From Miller’s view, there’s nothing wrong with writing a book that’s just for you, but if your goal is to change people and give them useful information, you need to value your book enough to get the word out.

Miller decided to become a writer in high school. She earned a journalism degree from Duquesne University in Pittsburgh and began her career writing for a daily paper in Pennsylvania, the Butler Eagle. Throughout her career, she has worked as a columnist, editor, and writer, freelancing for several newspapers, including U.S. 1.

“If you’re a reporter, half the people you know have some kind of book in their bottom drawer that they’re going to publish someday,” Miller says. “I was doing editing work for a newspaper, and friends would ask me to edit their books. I would see them go through the process of writing this great book and sending it to agents and publishers but having it rejected.

“So, as I watched Amazon and social media and the whole book industry change, I started thinking, ‘I can help these people. I can help them get their books published’.” Today, through Open Door Publications, she’s doing just that.
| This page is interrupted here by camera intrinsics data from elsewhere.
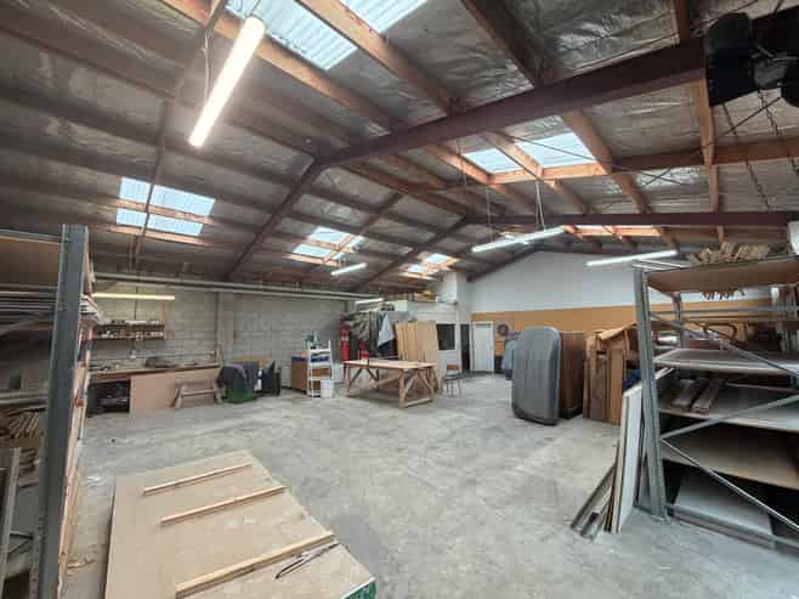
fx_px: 323
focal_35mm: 14
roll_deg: +0.4
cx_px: 400
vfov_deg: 85.6
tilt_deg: +5.9
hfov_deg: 102.1
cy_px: 300
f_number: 2.2
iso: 250
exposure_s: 1/100
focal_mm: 2.22
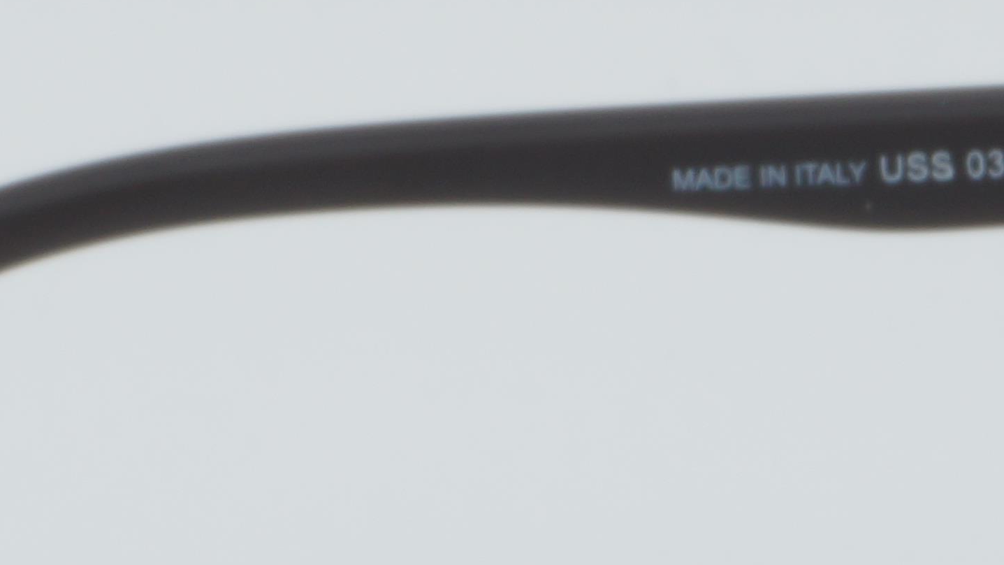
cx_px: 474
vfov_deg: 3.7
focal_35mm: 328
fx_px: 8731
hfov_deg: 6.6
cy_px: 774
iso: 100
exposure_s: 1/4
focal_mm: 50
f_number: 29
Throughout her career, she has attended several writers’ workshops and eventually realized this was another way she could help aspiring authors. For years, the idea remained a future possibility until she shared her thoughts with friend and business associate Barbara Stange, founder of Simply Natural Living. “So, Barbara said, ‘OK. Let’s do it.’ And she pushed me for about two years until we actually did it.” This is Miller’s fifth year of hosting Winter Writers’ Weekend. “We’ve grown each year,” she says.

Miller, who lives in Yardley with her husband, Howard, and their two cats, says she loves her work because it involves creativity and entrepreneurship.

“I get to combine art and business. I enjoy that, and I want others to enjoy it too.”